> [PROBLEM REQUIREMENTS] Repeat only the stretch of lines below that runs from the line with "RECT 0.635000 -0.085000" through the line with "RECT 5.435000 -0.085000", unaltered.

> [SOURCE MATERIAL]
*-*-*

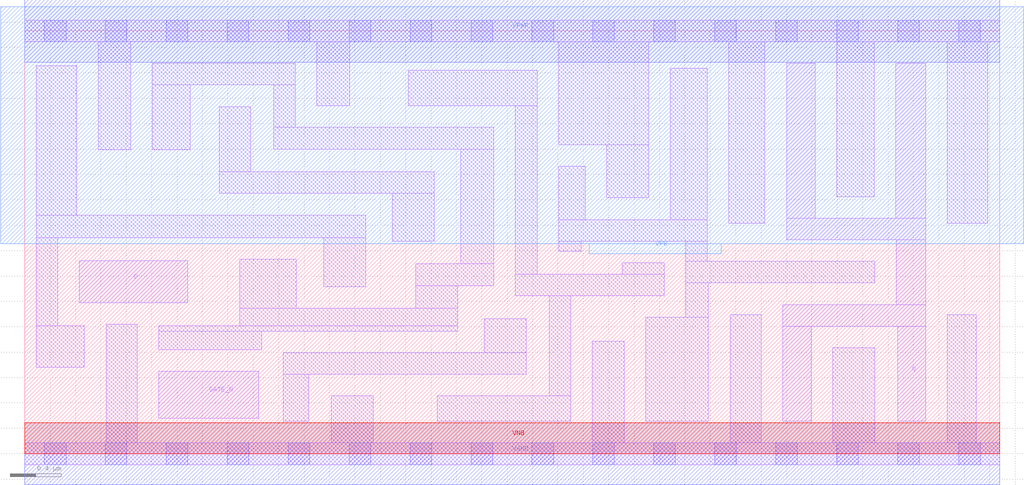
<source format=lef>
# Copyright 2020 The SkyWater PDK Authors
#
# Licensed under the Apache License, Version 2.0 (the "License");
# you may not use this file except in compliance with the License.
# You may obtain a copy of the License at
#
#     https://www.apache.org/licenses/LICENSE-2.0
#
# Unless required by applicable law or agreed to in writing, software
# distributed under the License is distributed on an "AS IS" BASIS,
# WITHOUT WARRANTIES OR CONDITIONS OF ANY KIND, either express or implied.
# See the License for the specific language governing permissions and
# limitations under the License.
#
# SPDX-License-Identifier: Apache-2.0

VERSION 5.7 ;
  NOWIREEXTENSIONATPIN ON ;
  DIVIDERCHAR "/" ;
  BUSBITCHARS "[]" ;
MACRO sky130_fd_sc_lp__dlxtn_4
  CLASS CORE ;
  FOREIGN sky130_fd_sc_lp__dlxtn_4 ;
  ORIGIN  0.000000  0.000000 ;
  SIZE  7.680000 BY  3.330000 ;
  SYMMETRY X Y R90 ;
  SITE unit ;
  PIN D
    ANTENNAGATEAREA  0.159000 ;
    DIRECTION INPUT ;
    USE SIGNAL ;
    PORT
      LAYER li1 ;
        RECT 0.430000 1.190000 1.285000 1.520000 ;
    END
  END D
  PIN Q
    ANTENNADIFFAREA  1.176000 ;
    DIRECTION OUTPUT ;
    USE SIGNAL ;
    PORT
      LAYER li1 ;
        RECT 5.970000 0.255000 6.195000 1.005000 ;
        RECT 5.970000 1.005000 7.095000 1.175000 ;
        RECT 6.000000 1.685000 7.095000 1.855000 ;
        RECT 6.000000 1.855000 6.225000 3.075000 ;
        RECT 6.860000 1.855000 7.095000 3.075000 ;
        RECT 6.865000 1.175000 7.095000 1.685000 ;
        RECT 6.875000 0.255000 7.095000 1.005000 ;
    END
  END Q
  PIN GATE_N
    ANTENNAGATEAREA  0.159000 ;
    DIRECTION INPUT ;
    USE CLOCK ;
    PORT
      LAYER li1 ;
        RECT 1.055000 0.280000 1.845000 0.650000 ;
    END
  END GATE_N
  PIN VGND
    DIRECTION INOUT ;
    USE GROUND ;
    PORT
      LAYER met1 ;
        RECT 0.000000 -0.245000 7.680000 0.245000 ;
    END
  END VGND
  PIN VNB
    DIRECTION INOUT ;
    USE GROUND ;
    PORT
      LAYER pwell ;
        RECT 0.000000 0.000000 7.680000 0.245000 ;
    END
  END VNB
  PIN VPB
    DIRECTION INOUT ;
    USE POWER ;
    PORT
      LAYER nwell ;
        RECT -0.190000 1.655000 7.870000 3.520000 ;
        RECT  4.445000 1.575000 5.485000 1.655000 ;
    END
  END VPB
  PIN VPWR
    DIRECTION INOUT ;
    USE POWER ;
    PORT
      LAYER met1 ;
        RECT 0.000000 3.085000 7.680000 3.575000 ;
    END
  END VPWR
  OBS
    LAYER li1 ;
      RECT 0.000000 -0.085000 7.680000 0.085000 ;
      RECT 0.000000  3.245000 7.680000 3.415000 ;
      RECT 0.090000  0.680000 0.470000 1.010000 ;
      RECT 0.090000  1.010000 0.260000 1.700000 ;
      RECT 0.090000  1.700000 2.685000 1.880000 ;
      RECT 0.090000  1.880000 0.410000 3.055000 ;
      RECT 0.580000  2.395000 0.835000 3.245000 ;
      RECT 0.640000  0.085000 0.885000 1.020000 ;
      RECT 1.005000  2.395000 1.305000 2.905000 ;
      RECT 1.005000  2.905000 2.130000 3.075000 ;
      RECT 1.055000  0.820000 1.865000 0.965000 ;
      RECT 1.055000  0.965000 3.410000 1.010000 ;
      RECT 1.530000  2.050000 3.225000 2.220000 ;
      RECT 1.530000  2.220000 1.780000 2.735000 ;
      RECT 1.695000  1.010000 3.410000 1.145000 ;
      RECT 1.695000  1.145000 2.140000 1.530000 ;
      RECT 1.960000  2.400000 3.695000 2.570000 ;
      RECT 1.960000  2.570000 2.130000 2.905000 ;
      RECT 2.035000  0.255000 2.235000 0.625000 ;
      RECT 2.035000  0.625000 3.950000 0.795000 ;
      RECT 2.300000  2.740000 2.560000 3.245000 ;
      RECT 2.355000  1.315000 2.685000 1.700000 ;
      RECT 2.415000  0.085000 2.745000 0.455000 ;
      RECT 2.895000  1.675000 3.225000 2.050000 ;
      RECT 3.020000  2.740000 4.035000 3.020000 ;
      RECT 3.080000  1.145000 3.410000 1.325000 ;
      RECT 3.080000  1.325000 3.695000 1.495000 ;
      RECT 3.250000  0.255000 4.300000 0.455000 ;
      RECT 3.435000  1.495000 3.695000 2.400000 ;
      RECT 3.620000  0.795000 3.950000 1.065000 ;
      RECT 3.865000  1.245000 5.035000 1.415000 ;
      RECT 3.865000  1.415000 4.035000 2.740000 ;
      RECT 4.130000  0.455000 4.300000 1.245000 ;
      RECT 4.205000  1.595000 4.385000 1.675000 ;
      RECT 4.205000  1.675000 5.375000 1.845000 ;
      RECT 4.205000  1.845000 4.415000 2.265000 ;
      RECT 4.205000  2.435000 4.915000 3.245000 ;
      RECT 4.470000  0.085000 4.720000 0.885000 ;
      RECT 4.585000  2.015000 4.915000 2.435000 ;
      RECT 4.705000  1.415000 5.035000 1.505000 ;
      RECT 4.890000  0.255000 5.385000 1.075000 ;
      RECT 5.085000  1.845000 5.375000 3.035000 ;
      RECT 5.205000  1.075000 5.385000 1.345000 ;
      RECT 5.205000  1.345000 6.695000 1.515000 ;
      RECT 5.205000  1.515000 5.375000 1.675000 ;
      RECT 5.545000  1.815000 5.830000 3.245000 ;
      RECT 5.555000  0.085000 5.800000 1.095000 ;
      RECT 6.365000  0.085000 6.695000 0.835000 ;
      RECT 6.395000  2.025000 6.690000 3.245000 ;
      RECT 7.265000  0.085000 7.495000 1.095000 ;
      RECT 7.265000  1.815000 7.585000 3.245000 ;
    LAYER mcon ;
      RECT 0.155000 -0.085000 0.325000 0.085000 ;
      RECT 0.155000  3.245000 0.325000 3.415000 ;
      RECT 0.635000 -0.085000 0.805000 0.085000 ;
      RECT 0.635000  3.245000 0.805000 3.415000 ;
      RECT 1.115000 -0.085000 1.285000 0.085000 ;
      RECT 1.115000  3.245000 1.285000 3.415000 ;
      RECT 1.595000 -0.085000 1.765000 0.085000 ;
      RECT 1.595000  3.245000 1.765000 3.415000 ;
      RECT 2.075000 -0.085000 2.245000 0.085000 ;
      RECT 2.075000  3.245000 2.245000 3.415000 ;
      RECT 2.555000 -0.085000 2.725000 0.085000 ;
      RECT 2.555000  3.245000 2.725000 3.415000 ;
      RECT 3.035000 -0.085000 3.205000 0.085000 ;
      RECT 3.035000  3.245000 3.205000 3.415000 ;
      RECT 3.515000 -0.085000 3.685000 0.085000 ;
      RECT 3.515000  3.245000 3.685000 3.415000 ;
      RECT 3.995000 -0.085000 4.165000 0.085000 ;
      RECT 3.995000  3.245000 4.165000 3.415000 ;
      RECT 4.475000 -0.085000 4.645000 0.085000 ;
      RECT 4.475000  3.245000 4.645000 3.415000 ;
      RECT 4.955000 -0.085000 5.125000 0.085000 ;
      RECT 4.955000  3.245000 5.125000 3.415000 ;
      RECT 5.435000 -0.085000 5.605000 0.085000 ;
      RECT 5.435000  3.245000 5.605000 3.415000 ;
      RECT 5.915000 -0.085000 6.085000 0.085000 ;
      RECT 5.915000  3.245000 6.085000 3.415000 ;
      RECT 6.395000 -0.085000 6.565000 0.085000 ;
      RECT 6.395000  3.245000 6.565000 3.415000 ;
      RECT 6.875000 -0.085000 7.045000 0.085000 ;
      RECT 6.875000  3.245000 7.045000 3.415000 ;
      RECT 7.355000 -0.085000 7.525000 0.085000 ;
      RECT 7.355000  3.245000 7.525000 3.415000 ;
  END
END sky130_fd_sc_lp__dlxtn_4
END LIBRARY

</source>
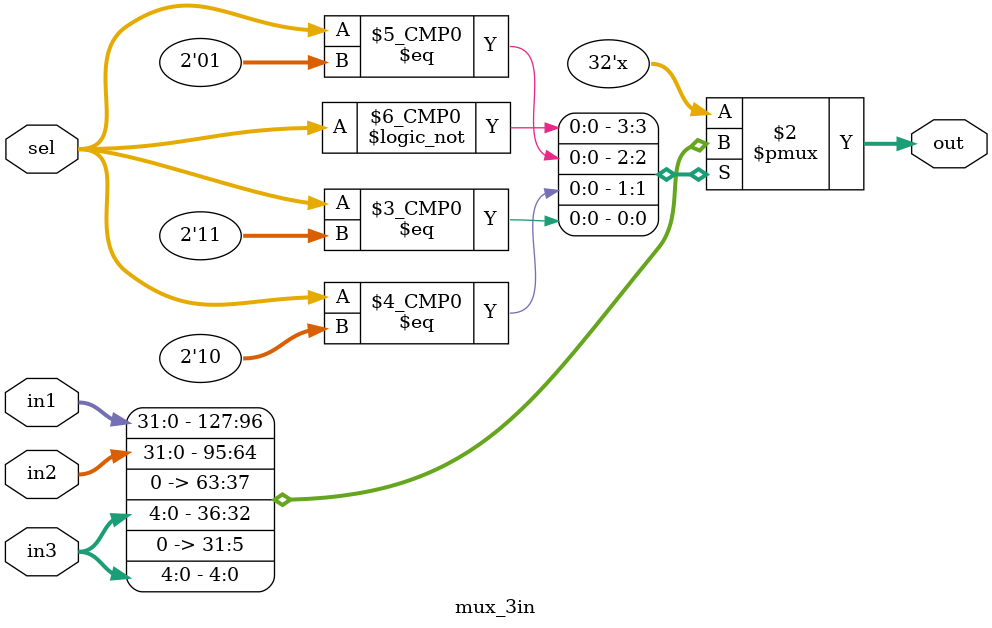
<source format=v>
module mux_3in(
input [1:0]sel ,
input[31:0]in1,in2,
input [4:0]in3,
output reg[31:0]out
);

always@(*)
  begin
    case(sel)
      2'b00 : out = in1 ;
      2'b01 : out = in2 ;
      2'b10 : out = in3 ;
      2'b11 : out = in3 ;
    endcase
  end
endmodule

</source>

*-*-*

> [YOUR SOLUTION]
      RECT 0.635000 -0.085000 0.805000 0.085000 ;
      RECT 0.635000  3.245000 0.805000 3.415000 ;
      RECT 1.115000 -0.085000 1.285000 0.085000 ;
      RECT 1.115000  3.245000 1.285000 3.415000 ;
      RECT 1.595000 -0.085000 1.765000 0.085000 ;
      RECT 1.595000  3.245000 1.765000 3.415000 ;
      RECT 2.075000 -0.085000 2.245000 0.085000 ;
      RECT 2.075000  3.245000 2.245000 3.415000 ;
      RECT 2.555000 -0.085000 2.725000 0.085000 ;
      RECT 2.555000  3.245000 2.725000 3.415000 ;
      RECT 3.035000 -0.085000 3.205000 0.085000 ;
      RECT 3.035000  3.245000 3.205000 3.415000 ;
      RECT 3.515000 -0.085000 3.685000 0.085000 ;
      RECT 3.515000  3.245000 3.685000 3.415000 ;
      RECT 3.995000 -0.085000 4.165000 0.085000 ;
      RECT 3.995000  3.245000 4.165000 3.415000 ;
      RECT 4.475000 -0.085000 4.645000 0.085000 ;
      RECT 4.475000  3.245000 4.645000 3.415000 ;
      RECT 4.955000 -0.085000 5.125000 0.085000 ;
      RECT 4.955000  3.245000 5.125000 3.415000 ;
      RECT 5.435000 -0.085000 5.605000 0.085000 ;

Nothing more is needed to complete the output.